Prompt:
Please copy out the text of the items below, swapping each "PROGRAMME" for "PROGRAM" and leaving everything else unchanged. Leave the pictures out.

* * * * *

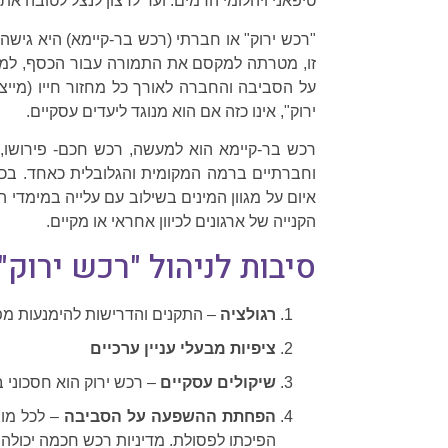
טיפאני ויהלומי הדמים. ועד לרצון לנצל לטובה את
"רכש ירוק" או חברתי (רכש בר-קיימא) היא גישה
זו, מטרתה למקסם את התמורה עבור הכסף, למצוא
על הסביבה והחברה לאורך כל מחזור חייו (מייצור
ירוק", אינו כזה אם הוא מנוגד ליעדים עסקיים.
רכש בר-קיימא הוא למעשה, רכש חכם- פירושו, ש
וחברתיים ברמה המקומית והגלובלית כאחד. בכל
איום על מגוון המינים בשילוב עם עלייה במימדי 
הקנייה של ארגונים לכיוון אחראי או מקיים.
סיבות לניהול "רכש ירוק"
רגולציה
– התקנים והדרישות להימנעות מפג
ציפיות מבעלי עניין ערכיים
שיקולים עסקיים
– רכש ירוק הוא חסכוני ב
הפחתת ההשפעה על הסביבה
– לכל מוצ
הפיכתו לפסולת. מדיניות רכש חכמה יכולה 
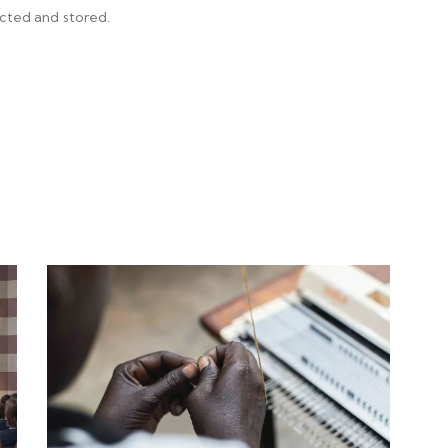
ected and stored.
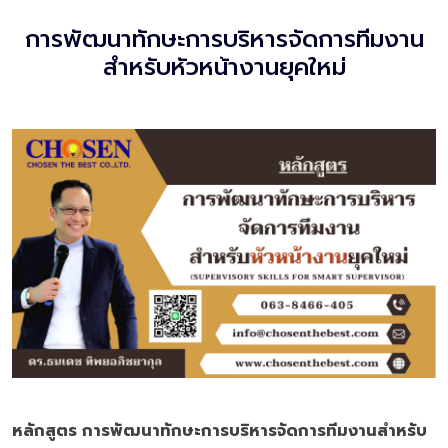
การพัฒนาทักษะการบริหารจัดการทีมงาน
สำหรับหัวหน้างานยุคใหม่
หลักสูตร การพัฒนาทักษะการบริหารจัดการทีมงานสำหรับ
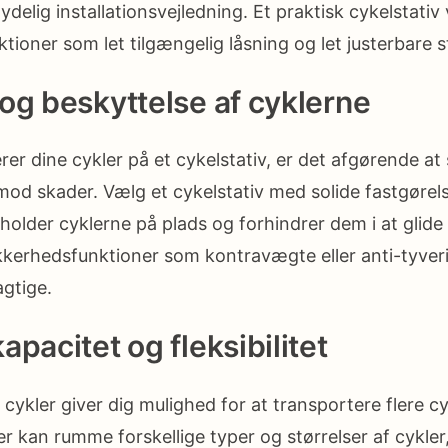
delig installationsvejledning. Et praktisk cykelstativ
tioner som let tilgængelig låsning og let justerbare st
og beskyttelse af cyklerne
er dine cykler på et cykelstativ, er det afgørende at s
od skader. Vælg et cykelstativ med solide fastgørels
holder cyklerne på plads og forhindrer dem i at glide 
ikkerhedsfunktioner som kontravægte eller anti-tyve
gtige.
pacitet og fleksibilitet
 4 cykler giver dig mulighed for at transportere flere c
r kan rumme forskellige typer og størrelser af cykler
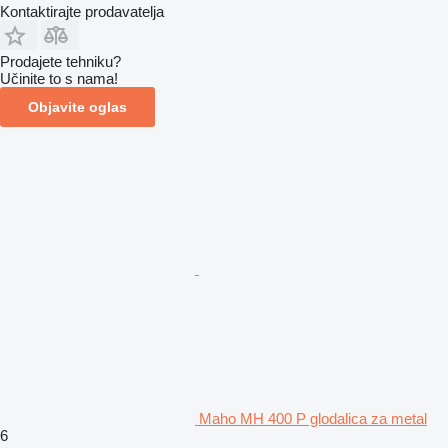
Kontaktirajte prodavatelja
Prodajete tehniku?
Učinite to s nama!
Objavite oglas
Maho MH 400 P glodalica za metal
6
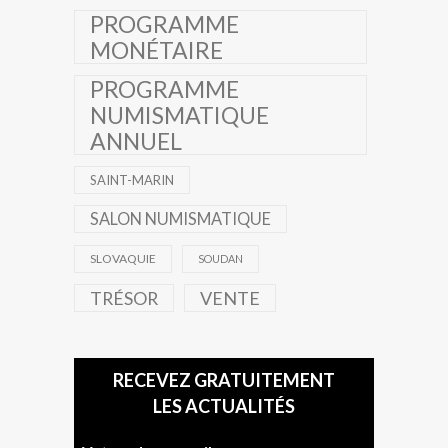
PROGRAMME
MONÉTAIRE
PROGRAMME
NUMISMATIQUE
ANNUEL
SAINT-MARIN
SALON NUMISMATIQUE
SLOVAQUIE
SOUDAN
TRÉSOR
VENTE
RECEVEZ GRATUITEMENT
LES ACTUALITÉS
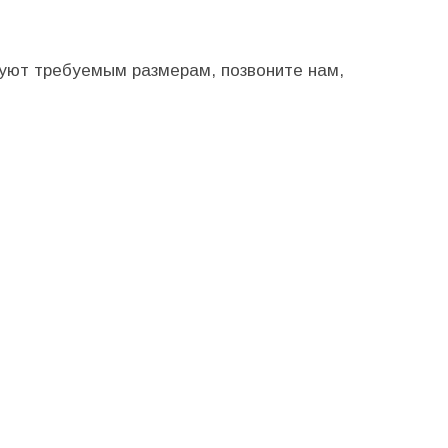
твуют требуемым размерам, позвоните нам,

* * * * *

Written reply:
טיפאני ויהלומי הדמים. ועד לרצון לנצל לטובה את
"רכש ירוק" או חברתי (רכש בר-קיימא) היא גישה
זו, מטרתה למקסם את התמורה עבור הכסף, למצוא
על הסביבה והחברה לאורך כל מחזור חייו (מייצור
ירוק", אינו כזה אם הוא מנוגד ליעדים עסקיים.
רכש בר-קיימא הוא למעשה, רכש חכם- פירושו, ש
וחברתיים ברמה המקומית והגלובלית כאחד. בכל
איום על מגוון המינים בשילוב עם עלייה במימדי 
הקנייה של ארגונים לכיוון אחראי או מקיים.
סיבות לניהול "רכש ירוק"
רגולציה
– התקנים והדרישות להימנעות מפג
ציפיות מבעלי עניין ערכיים
שיקולים עסקיים
– רכש ירוק הוא חסכוני ב
הפחתת ההשפעה על הסביבה
– לכל מוצ
הפיכתו לפסולת. מדיניות רכש חכמה יכולה 
ected and stored.
การพัฒนาทักษะการบริหารจัดการทีมงาน
สำหรับหัวหน้างานยุคใหม่
หลักสูตร การพัฒนาทักษะการบริหารจัดการทีมงานสำหรับ
delig installationsvejledning. Et praktisk cykelstativ
tioner som let tilgængelig låsning og let justerbare st
og beskyttelse af cyklerne
er dine cykler på et cykelstativ, er det afgørende at s
od skader. Vælg et cykelstativ med solide fastgørels
holder cyklerne på plads og forhindrer dem i at glide 
ikkerhedsfunktioner som kontravægte eller anti-tyve
gtige.
pacitet og fleksibilitet
 4 cykler giver dig mulighed for at transportere flere c
r kan rumme forskellige typer og størrelser af cykler
Kontaktirajte prodavatelja
Prodajete tehniku?
Učinite to s nama!
Objavite oglas
Maho MH 400 P glodalica za metal
6
PROGRAM
MONÉTAIRE
PROGRAM
NUMISMATIQUE
ANNUEL
SAINT-MARIN
SALON NUMISMATIQUE
SLOVAQUIE
SOUDAN
TRÉSOR
VENTE
RECEVEZ GRATUITEMENT
LES ACTUALITÉS
твуют требуемым размерам, позвоните нам,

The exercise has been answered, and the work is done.